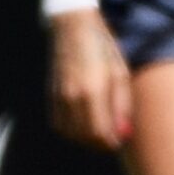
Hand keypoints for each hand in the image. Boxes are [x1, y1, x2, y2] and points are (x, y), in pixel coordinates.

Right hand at [47, 9, 131, 150]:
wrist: (74, 29)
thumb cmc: (104, 50)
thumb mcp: (121, 75)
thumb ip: (122, 106)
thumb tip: (123, 133)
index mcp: (92, 91)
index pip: (98, 133)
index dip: (110, 143)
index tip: (121, 141)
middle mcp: (71, 97)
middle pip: (83, 137)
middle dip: (100, 144)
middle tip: (113, 139)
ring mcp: (58, 96)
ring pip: (69, 133)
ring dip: (85, 139)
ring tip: (101, 131)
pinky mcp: (50, 95)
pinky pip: (58, 124)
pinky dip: (72, 130)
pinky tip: (85, 123)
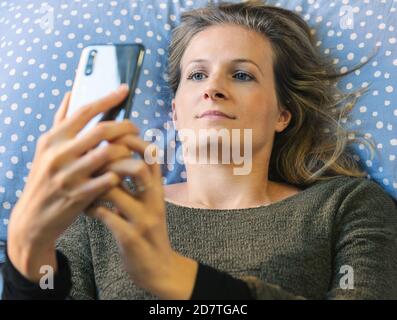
════════
• Exercise goal: Would you please copy the listing exactly, omitting every picture?

• Response below:
Hand keypoints for each hand in the image. Boxes are [x1, y1, x2, y2] and points are (x, y), in pixel coordinates.

Right hand at [47, 9, 131, 150]:
wrist: (74, 29)
thumb cmc: (104, 50)
thumb mcp: (121, 75)
thumb ip: (122, 106)
thumb tip: (123, 133)
index mcp: (92, 91)
index pip: (98, 133)
index dip: (110, 143)
index tip: (121, 141)
middle mcp: (71, 97)
middle pip: (83, 137)
middle dip: (100, 144)
middle tip: (113, 139)
ring mcp: (58, 96)
ring pip: (69, 133)
ring dip: (85, 139)
ring tip: (101, 131)
pinky mcp: (50, 95)
pinky pip: (58, 124)
pinky dip: (72, 130)
pinky tip: (85, 123)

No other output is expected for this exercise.